What many people don’t know is that Rudolf Steiner, the founder of Waldorf Education, also gave a curriculum for these children who need something more. He referred to this work as the deepening of Waldorf Education. He presented it in a course of lectures the title of which is best translated as “Curative Education”. Robyn has been working through “Curative Education” for the last ten years, and we have seen the results of Steiner’s intentions carried out in the progress the children make in her small school in California.
Through this work many children have been able to return to a large classroom without significant difficulties and ready to take up their work academically and socially. Other children are served by Mulberry in that they can receive a Waldorf Education tailored for their own time schedule; one that allows them to succeed at their own pace and feel real pride in their work.

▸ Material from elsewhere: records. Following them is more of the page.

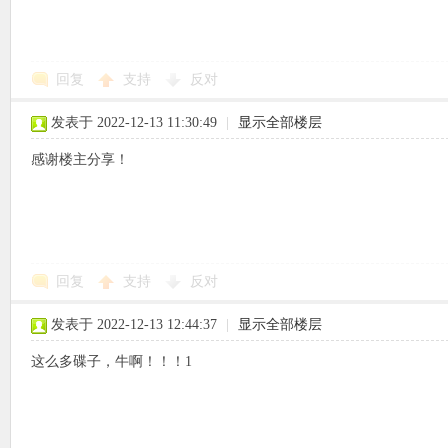
回复
支持
反对
象
发表于 2022-12-13 11:30:49
|
显示全部楼层
感谢楼主分享！
回复
支持
反对
天
发表于 2022-12-13 12:44:37
|
显示全部楼层
这么多碟子，牛啊！！！1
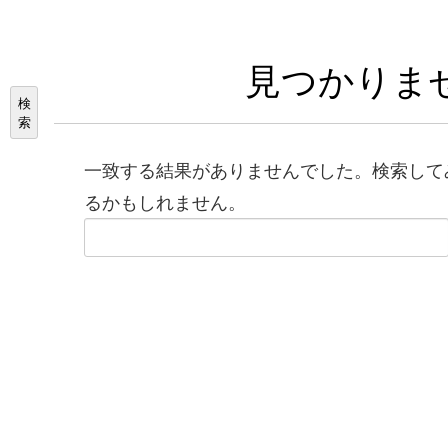
見つかりま
検
索
一致する結果がありませんでした。検索して
るかもしれません。
検
索:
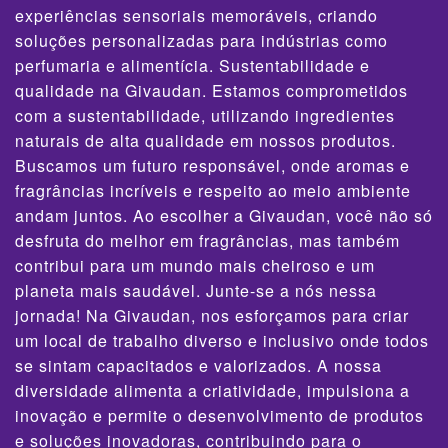
experiências sensoriais memoráveis, criando
soluções personalizadas para indústrias como
perfumaria e alimentícia. Sustentabilidade e
qualidade na Givaudan. Estamos comprometidos
com a sustentabilidade, utilizando ingredientes
naturais de alta qualidade em nossos produtos.
Buscamos um futuro responsável, onde aromas e
fragrâncias incríveis e respeito ao meio ambiente
andam juntos. Ao escolher a Givaudan, você não só
desfruta do melhor em fragrâncias, mas também
contribui para um mundo mais cheiroso e um
planeta mais saudável. Junte-se a nós nessa
jornada! Na Givaudan, nos esforçamos para criar
um local de trabalho diverso e inclusivo onde todos
se sintam capacitados e valorizados. A nossa
diversidade alimenta a criatividade, impulsiona a
inovação e permite o desenvolvimento de produtos
e soluções inovadoras, contribuindo para o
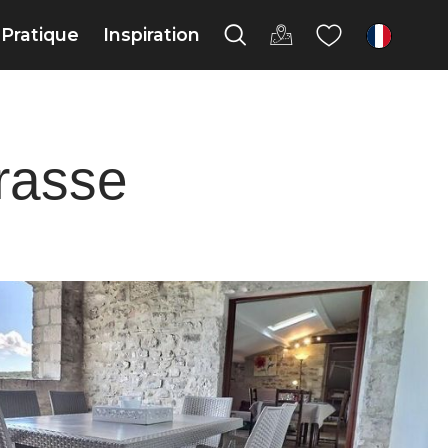
Pratique
Inspiration
fr
rasse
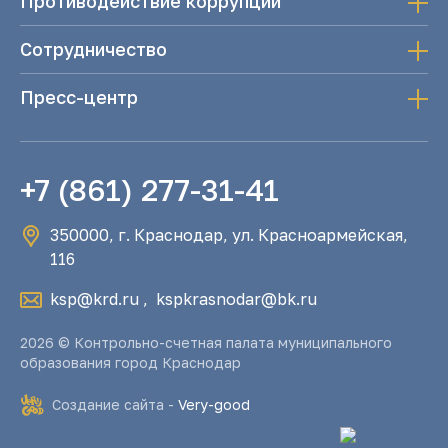
Противодействие коррупции
Сотрудничество
Пресс-центр
+7 (861) 277-31-41
350000, г. Краснодар, ул. Красноармейская,
116
ksp@krd.ru
,
kspkrasnodar@bk.ru
2026 © Контрольно-счетная палата муниципального
образования город Краснодар
Создание сайта -
Very-good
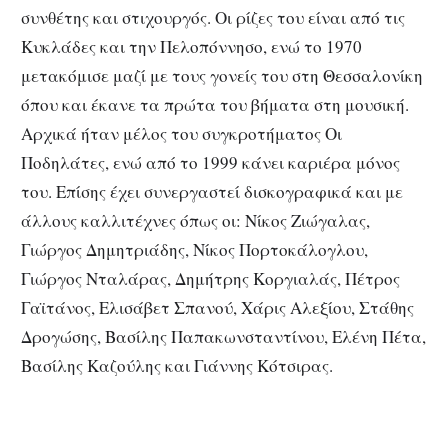
συνθέτης και στιχουργός. Οι ρίζες του είναι από τις
Κυκλάδες και την Πελοπόννησο, ενώ το 1970
μετακόμισε μαζί με τους γονείς του στη Θεσσαλονίκη
όπου και έκανε τα πρώτα του βήματα στη μουσική.
Αρχικά ήταν μέλος του συγκροτήματος Οι
Ποδηλάτες, ενώ από το 1999 κάνει καριέρα μόνος
του. Επίσης έχει συνεργαστεί δισκογραφικά και με
άλλους καλλιτέχνες όπως οι: Νίκος Ζιώγαλας,
Γιώργος Δημητριάδης, Νίκος Πορτοκάλογλου,
Γιώργος Νταλάρας, Δημήτρης Κοργιαλάς, Πέτρος
Γαϊτάνος, Ελισάβετ Σπανού, Χάρις Αλεξίου, Στάθης
Δρογώσης, Βασίλης Παπακωνσταντίνου, Ελένη Πέτα,
Βασίλης Καζούλης και Γιάννης Κότσιρας.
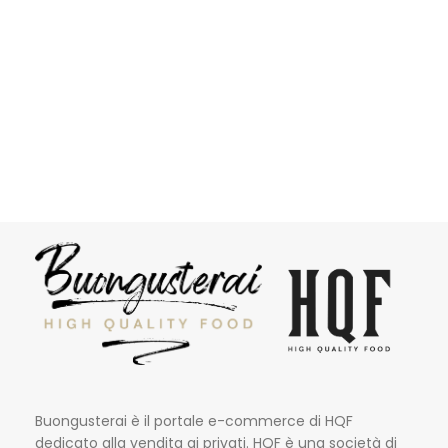
Buongusterai è il portale e-commerce di HQF
dedicato alla vendita ai privati. HQF è una società di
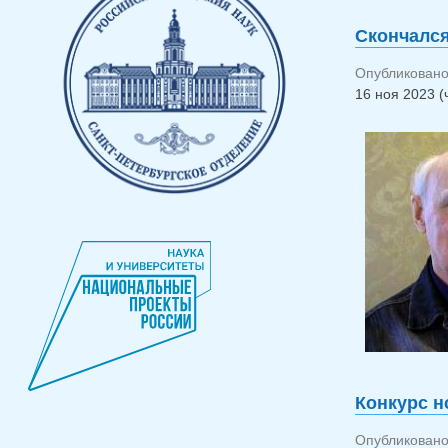
Скончался
Опубликовано 
16 ноя 2023 (
Конкурс н
Опубликовано 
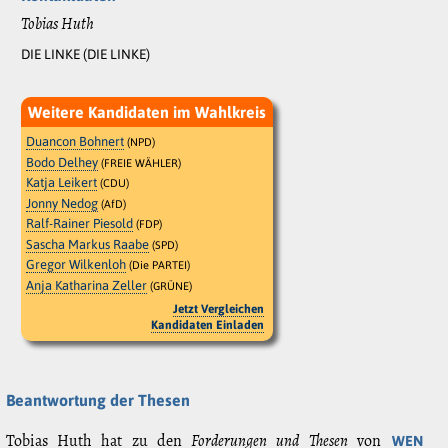
Tobias Huth
DIE LINKE (DIE LINKE)
Weitere Kandidaten im Wahlkreis
Duancon Bohnert
(NPD)
Bodo Delhey
(FREIE WÄHLER)
Katja Leikert
(CDU)
Jonny Nedog
(AfD)
Ralf-Rainer Piesold
(FDP)
Sascha Markus Raabe
(SPD)
Gregor Wilkenloh
(Die PARTEI)
Anja Katharina Zeller
(GRÜNE)
Jetzt Vergleichen
Kandidaten Einladen
Beantwortung der Thesen
Tobias Huth hat zu den
Forderungen und Thesen
von
WEN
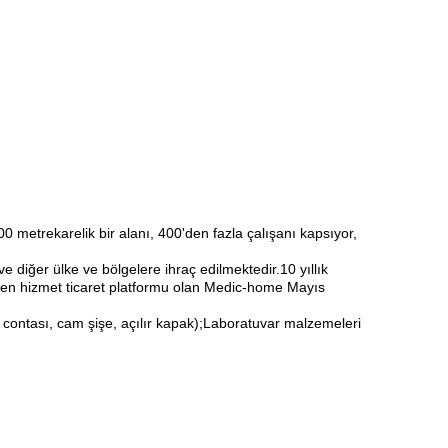
 metrekarelik bir alanı, 400'den fazla çalışanı kapsıyor,
e diğer ülke ve bölgelere ihraç edilmektedir.10 yıllık
elden hizmet ticaret platformu olan Medic-home Mayıs
nga contası, cam şişe, açılır kapak);Laboratuvar malzemeleri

Curative Education also serves many children in the larger classrooms. By working to educate teachers we are able to give them new insights and tools to support more children in the large class. The work we do is applicable to every child and every family. All of us as human beings are in need of healing sometimes. Mulberry Farm exists to serve children who need this support more directly, but a knowledge of Curative Education is something needed more and more in every classroom and every family.
More and more we are looking for answers to the difficulties we find as parents and teachers. As supporters of Waldorf Education we are familiar and comfortable with the concept of working from the whole to the parts. Curative Education provides a way of viewing the human being that mirrors this philosophy. We start with who each child is at heart; each one an individual, and then we work to find what is in their way of manifesting that individuality. This individuality is what Steiner calls the genius of the child. More mainstream approaches look at the symptoms and then attach labels to those symptoms. Steiner tells us when we do that we destroy the genius in the child. At Mulberry you won’t find children with labels. You will only find children being helped to heal themselves, because this is how it should be. This is the kind of respect each human being deserves.”